Wynton Marsalis has said it’s amazing that Jones could even imagine playing like this, let alone actually sitting down and doing it flawlessly. Once, when an interviewer asked Jones how he and the other members of the quartet could endlessly expand on Coltrane’s far-reaching concepts with such focused power, he answered, “You’ve got to want to die for the motherfucker.”
That’s what A Love Supreme sounds like. It’s one of the most intense recordings in all of jazz. On that night in 1993, it convinced me to let jazz into my heart and soul, and I’ll never get tired of exploring this indefinable form of music. Every time I hear a great performance, I go on a new adventure.
If you’ve always held jazz at arm’s length, I really wish you’d delve into it a little more deeply. You may be very surprised at what you find.
Brilliant Paul.
Always love your writing, this had so much palpable passion and your typical intelligence, insight.
I go back a long way to recall my soul satisfying immersion into jazz at about age 19 - although my mother turned me on to some of her great 78(RPM)records before that.
I delved into all styles of jazz and it stretched my curiosity and wonder, my imagination, my awe of where music could take me. A journey of surprise and vast delight.
I don't listen as much these days. Not sure why… don't put on as much music of any kind, although I'm constantly singing.
But, I hit the link to Love Supreme, not heard for decades, and the myriad layers of creative genius shot into me like the best drug imaginable. All enhanced by your vivid, reverent, descriptive, observation of the piece. You guided me.
Thank you!
Elvin Jones. My god… incomparable.
As a young man living near NYC, in New Rochelle, I got to see many greats in the jazz clubs of the 70s. Roland Kirk, Sonny Rollins, Max Roach. Modern Jazz Quartet to name a few. (Milt Jackson once autographed my Converses - I didn't have any paper)

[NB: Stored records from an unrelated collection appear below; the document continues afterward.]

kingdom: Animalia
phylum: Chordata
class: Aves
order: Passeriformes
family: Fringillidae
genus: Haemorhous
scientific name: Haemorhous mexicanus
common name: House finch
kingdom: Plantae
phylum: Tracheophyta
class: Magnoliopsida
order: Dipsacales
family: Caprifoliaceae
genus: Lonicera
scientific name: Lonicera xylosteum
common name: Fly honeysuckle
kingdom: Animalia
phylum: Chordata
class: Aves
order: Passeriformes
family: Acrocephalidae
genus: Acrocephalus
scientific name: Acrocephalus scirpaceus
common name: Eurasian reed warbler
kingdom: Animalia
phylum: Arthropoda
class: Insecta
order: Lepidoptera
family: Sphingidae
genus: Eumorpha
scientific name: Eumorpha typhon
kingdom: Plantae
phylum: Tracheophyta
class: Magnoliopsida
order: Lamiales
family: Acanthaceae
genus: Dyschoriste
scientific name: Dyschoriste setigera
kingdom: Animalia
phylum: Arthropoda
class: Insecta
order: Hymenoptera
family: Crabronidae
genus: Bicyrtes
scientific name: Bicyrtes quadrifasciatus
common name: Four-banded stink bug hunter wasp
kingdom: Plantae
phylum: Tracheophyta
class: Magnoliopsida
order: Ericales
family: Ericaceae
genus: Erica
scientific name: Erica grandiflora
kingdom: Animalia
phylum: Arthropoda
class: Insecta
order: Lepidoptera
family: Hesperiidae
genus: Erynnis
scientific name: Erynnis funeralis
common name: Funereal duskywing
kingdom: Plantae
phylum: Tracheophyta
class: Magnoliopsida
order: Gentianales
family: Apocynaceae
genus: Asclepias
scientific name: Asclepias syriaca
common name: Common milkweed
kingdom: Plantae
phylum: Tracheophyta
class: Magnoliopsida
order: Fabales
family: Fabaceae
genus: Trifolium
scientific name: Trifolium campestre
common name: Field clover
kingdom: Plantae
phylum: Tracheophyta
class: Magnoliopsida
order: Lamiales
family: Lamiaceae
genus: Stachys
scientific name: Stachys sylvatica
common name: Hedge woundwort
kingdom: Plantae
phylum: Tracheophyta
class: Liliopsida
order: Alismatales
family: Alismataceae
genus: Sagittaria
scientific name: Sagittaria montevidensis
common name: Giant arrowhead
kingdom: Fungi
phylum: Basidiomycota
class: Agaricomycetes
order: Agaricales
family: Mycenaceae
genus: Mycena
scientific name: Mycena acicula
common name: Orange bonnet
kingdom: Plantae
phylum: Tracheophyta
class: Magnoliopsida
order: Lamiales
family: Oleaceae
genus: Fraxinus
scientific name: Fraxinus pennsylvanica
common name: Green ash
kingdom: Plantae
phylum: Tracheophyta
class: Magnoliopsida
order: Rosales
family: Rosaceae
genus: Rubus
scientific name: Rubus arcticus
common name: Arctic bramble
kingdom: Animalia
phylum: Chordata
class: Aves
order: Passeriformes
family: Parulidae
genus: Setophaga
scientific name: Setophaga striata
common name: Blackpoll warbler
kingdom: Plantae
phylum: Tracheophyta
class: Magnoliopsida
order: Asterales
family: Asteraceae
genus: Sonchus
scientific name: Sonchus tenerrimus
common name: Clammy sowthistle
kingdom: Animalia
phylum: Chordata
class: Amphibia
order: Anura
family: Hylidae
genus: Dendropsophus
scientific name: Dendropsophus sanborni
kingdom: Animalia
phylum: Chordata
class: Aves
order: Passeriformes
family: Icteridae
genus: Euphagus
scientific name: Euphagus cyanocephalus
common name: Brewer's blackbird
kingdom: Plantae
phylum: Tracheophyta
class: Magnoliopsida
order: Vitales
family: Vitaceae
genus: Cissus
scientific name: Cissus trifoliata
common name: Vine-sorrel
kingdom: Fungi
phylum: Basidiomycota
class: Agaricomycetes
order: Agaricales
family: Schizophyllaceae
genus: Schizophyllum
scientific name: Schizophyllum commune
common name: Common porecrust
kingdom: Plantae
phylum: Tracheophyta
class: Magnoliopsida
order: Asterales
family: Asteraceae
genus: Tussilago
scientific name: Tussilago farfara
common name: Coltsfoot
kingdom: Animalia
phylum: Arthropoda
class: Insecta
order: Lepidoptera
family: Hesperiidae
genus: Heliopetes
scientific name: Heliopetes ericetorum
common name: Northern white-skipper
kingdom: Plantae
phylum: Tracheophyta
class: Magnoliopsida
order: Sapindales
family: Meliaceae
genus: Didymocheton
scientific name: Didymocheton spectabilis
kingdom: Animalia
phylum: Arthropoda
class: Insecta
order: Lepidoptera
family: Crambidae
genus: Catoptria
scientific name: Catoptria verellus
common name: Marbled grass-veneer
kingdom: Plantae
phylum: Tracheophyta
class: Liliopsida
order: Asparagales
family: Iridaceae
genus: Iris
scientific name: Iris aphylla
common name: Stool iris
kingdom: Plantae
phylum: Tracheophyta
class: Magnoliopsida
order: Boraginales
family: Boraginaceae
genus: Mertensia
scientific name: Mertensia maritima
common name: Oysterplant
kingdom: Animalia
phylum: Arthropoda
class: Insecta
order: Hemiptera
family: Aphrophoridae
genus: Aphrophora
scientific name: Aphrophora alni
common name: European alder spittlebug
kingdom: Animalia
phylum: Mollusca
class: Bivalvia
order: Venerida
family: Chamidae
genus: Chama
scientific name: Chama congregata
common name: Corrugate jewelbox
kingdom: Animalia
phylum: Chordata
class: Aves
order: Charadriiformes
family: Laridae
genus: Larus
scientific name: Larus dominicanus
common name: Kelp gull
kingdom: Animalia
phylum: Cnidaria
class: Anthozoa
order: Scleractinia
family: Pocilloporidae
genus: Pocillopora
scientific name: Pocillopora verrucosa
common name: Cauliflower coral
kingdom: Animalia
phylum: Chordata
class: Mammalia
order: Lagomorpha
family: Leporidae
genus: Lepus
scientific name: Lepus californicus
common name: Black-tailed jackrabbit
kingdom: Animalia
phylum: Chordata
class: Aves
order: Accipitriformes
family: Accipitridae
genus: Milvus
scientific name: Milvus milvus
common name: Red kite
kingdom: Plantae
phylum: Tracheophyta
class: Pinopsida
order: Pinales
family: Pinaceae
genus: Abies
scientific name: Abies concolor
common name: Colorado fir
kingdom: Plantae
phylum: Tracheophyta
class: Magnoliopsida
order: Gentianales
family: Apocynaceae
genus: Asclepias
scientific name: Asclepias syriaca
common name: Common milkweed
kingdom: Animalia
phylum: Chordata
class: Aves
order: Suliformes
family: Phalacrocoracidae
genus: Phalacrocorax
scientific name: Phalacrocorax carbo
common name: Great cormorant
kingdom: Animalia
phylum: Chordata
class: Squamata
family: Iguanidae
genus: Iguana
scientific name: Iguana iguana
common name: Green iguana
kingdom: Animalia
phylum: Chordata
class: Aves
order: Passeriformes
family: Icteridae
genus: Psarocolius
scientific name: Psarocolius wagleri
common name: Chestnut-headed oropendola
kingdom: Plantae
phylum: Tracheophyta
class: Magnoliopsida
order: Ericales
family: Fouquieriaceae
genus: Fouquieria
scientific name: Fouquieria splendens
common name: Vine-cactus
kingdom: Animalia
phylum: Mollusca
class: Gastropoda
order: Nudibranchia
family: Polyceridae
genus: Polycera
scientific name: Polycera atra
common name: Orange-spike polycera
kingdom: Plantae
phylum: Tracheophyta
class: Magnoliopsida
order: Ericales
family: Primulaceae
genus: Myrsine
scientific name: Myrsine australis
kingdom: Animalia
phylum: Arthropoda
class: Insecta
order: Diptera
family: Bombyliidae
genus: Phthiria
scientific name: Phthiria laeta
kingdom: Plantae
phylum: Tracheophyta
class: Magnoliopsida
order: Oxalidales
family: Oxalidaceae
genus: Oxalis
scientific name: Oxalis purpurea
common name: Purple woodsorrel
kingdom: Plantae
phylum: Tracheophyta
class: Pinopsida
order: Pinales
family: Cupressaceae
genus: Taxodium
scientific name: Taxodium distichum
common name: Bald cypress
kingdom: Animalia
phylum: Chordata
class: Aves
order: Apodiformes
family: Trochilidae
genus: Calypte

At "Glen Island" in New Rochelle, I saw a quintet including Elvin Jones, McCoy Tyner, Roland Kirk at a daytime show in a large venue that only drew about 30 people. My friends and felt like we at a private party with these legends.
Elvin was a force that day.
Paul, you always come with the best of the cool stuff and this post is a highlight. What a gift.
I'll be listening to more jazz straight ahead.
I love this. You write some beautiful music.